[[ Selected excerpt open ]]

Configure with https

(to add)

Restart nginx

Delete default website file:

sudo rm /etc/nginx/sites-enabled/default

Apply new configuration:

sudo service nginx restart

PostgreSQL

Install PostgreSQL

sudo apt-get install postgresql libpq-dev postgresql-client-common postgresql-client

then create database and new user

# switch to postgres user
sudo su - postgres

# create database
createdb dbname

# create a non-root database user and set password
createuser --superuser username
psql
ALTER USER username WITH PASSWORD 'password';

(For me, it seems that the last line would take effect, but we can change the password later.)

Press CTRL-D to quit psql, and CTRL-D again to quit postgres user.

Now database dbname is created and user username is able to access the database.

# Connect to database
psql dbname

# Show tables
\dt

Change password of current user:

\password

Redis

Install Redis

sudo apt-get install redis-server

Test using redis-cli.

Python application

Install pip, virtualenv

sudo apt-get install python3-pip
sudo apt-get install python3.4-venv
sudo python3 -m pip install virtualenv virtualenvwrapper

Note: python3.4-venv not python3-venv

Make virtualenv

# set an environment variable to where you want your virtual environment
export VENV=~/env
# create the virtual environment
python3 -m venv $VENV

Upgrade packages in virtualenv

$VENV/bin/pip install --upgrade pip setuptools

“Why use $VENV/bin/pip instead of source bin/activate, then pip?” From Pyramid docs:

$VENV/bin/pip clearly specifies that pip is run from within the virtual environment and not at the system level.

[[ Selected excerpt closed ]]
[[ Given records open ]]

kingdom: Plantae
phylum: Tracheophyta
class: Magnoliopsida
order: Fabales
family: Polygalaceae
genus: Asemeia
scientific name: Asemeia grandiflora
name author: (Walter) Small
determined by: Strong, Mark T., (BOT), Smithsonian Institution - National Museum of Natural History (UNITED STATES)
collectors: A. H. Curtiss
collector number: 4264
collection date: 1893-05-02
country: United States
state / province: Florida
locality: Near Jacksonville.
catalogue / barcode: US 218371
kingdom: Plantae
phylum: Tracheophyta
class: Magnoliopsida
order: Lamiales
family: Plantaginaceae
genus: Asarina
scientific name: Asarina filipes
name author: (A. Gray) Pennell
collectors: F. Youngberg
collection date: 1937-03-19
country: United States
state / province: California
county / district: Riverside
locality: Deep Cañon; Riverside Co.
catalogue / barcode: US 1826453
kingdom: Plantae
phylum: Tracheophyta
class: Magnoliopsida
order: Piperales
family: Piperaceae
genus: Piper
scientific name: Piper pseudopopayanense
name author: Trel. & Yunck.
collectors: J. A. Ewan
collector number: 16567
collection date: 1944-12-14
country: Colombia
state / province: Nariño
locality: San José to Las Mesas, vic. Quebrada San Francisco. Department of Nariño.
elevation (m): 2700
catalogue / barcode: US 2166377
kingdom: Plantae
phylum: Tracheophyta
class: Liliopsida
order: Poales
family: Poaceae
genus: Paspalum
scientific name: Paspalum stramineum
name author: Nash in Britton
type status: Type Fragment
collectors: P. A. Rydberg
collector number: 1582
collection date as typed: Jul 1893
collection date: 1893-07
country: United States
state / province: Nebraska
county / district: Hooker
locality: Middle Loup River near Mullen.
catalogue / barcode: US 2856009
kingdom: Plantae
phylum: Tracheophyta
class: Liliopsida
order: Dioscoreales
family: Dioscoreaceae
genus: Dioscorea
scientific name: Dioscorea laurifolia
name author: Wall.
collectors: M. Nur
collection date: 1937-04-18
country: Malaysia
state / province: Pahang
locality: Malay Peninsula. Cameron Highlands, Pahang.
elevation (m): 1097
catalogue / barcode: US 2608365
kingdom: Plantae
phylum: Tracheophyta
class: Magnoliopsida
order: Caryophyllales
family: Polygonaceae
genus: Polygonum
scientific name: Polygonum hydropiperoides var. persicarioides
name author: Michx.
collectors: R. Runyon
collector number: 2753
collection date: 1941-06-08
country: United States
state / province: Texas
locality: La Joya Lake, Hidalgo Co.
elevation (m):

[[ Given records closed ]]

§ Prompt 1: Reproduce everything in the server setup notes from "# create a non-root" down to "quit postgres user.".
§ Prompt 2: Carry on with the server setup notes from the point where they stop.

§ Result 1:
# create a non-root database user and set password
createuser --superuser username
psql
ALTER USER username WITH PASSWORD 'password';

(For me, it seems that the last line would take effect, but we can change the password later.)

Press CTRL-D to quit psql, and CTRL-D again to quit postgres user.

§ Result 2:
activate drops turds into the user’s shell environment, leaving them vulnerable to executing commands in the wrong context. deactivate might not correctly restore previous shell environment variables.

Although using source bin/activate, then pip, requires fewer key strokes to issue commands once invoked, there are other things to consider. Michael F. Lamb (datagrok) presents a summary in Virtualenv’s bin/activate is Doing It Wrong.

Ultimately we prefer to keep things clear and simple, so we use $VENV/bin/pip.

Pyramid

Install Pyramid

# install pyramid
$VENV/bin/pip install pyramid
# or for a specific released version
$VENV/bin/pip install "pyramid==1.7.3"

Demo app

We create a demo app using scaffold provided by Pyramid.

$VENV/bin/pcreate -s starter demo
cd demo
$VENV/bin/pip install -e .

WSGI server

Install Gunicorn

$VENV/bin/pip install gunicorn

Run the demo app:

cd ~/demo
$VENV/bin/gunicorn --paste development.ini -b :8000

8000 is the port gunicorn listens from the nginx reverse proxy, which we set in /etc/nginx/conf.d/demo.conf.

Open a browser and visit the URL and the app should be running.

Start gunicorn server with supervisor

Install supervisor

sudo apt-get install supervisor

Configure supervisor. Create a file /etc/supervisor/conf.d/[app_name].conf, and add lines: (e.g., for demo app, the file name should be demo.conf)

[program:demo] 
environment=DEBUG=False
command=/home/[username]/venv/bin/gunicorn --paste [path/to/app/]development.ini -b :8000 --chdir [path/to/app]
directory=/home/[username]/demo 
user=[username]
autostart=true 
autorestart=true
redirect_stderr=True

Start supervisor service:

sudo service supervisor start

Visit the URL and the app should be running.